仕組まれた罠
「あら、もう効いてきたのね」
畳の上にうずくまっていた私が顔を上げると、うすらと笑みを浮かべた椿が私のことを見下ろしていた。
「な、に……これ……」
「さっきの行商に持ってきてもらった特殊な薬です。頭がぼんやりとするでしょう?私がこのお茶に入れたのよ」
椿の言う通り、体を思うように動かすことができず、私はただ椿を見上げることしかできなかった。一体、何が起こっているのかと重い頭を無理やり働かそうとするけれど、あまりに突然のことすぎて私も状況をうまく飲み込めない。
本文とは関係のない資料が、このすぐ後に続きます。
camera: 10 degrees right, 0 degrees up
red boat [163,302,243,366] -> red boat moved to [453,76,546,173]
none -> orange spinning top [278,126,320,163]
いいえ、もしかすると理解することをどこかで拒否したかったのかもしれない。妹のように可愛がってきた椿が、そんなことを言うなんて、と──。
「……ねえ、あやめお姉様」
椿はおもむろに私の名を呼ぶと、うずくまる私の顔を覗き込むようにしゃがみこんだ。
「ごめんなさい。……私、あなたのすべてを手に入れたいの」
そう言って、にたりといやらしく弧を描く唇。
「なに、を……するつもり……」
「あやめお姉様には、消えてもらうわ。……お姉様がいるから、私は一番になれない。いなくなれば、私が一番になれるから」
それから椿が着物の袂から取り出したのは包丁だった。
まさか私、殺されるの……⁈
全身が身の危険を訴え、体を少し起こして後ずさろうとした。けれど、椿に髪の毛を掴まれ、無理やり目を合わせさせられる。向けられた憎悪のこもった瞳に底知れぬ恐怖を感じた。
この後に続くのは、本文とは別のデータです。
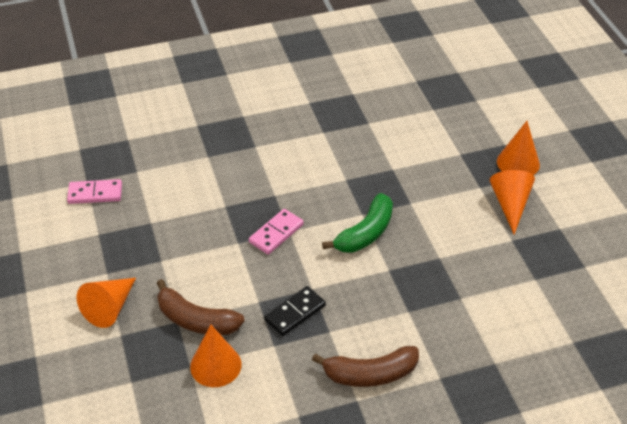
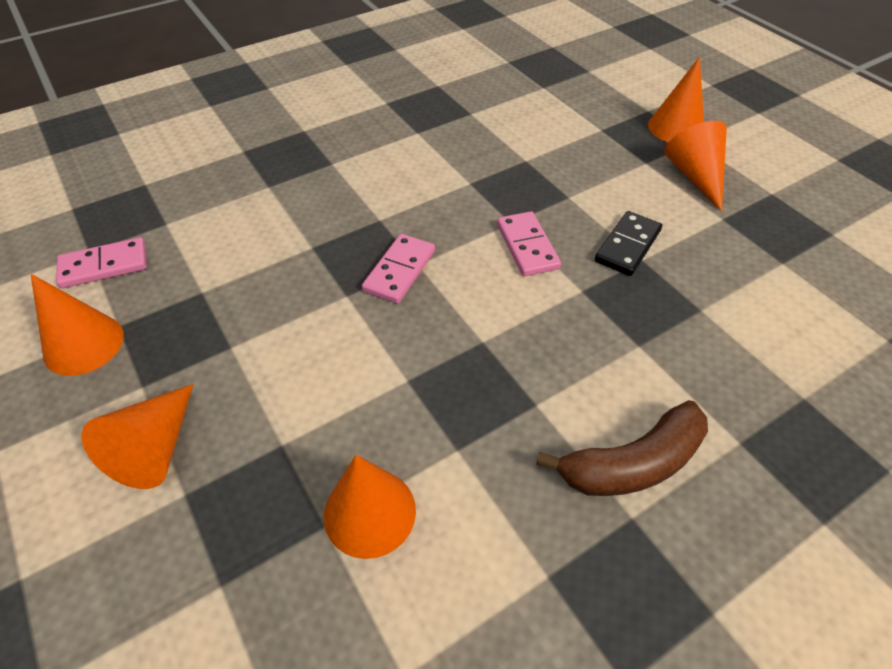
camera: 15 degrees left, 5 degrees up
brown banana [157,279,245,335] -> none
black domino [264,286,326,336] -> black domino moved to [595,211,662,276]
green banana [322,193,393,253] -> pink domino [497,211,561,276]
none -> orange cone [31,274,124,376]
「こ、んな……ことして、あの行商が……話せば……あなたの、悪事はいずれ、バレ、るわ、よ……」
せめてもの強がりでそう訴えかけてみたけれど、椿はにたりと不気味な笑顔を浮かべたまま。
「だったら悪事がバレないようにするまでです」
「どう、いう……こと……」
その答えを待っていたけれど、椿は私に近づくと顎に指を当てて、くいと顔を上げさせた。
「……目覚めたら全てわかりますわ」
椿はそういうと立ち上がって、私に包丁を向けた。
「窮地に陥った物語のヒロインを助けるのは、ヒーローの役目だと決まっているでしょう?」
そして、「今から、私はそのヒロインになるんです」と、にやりと嫌な笑み。なんだか悪い予感がして、なんとか止めなくてはと思ったけれど、私の体はついに動かなくなり、そこで記憶がぷつりと途絶えた。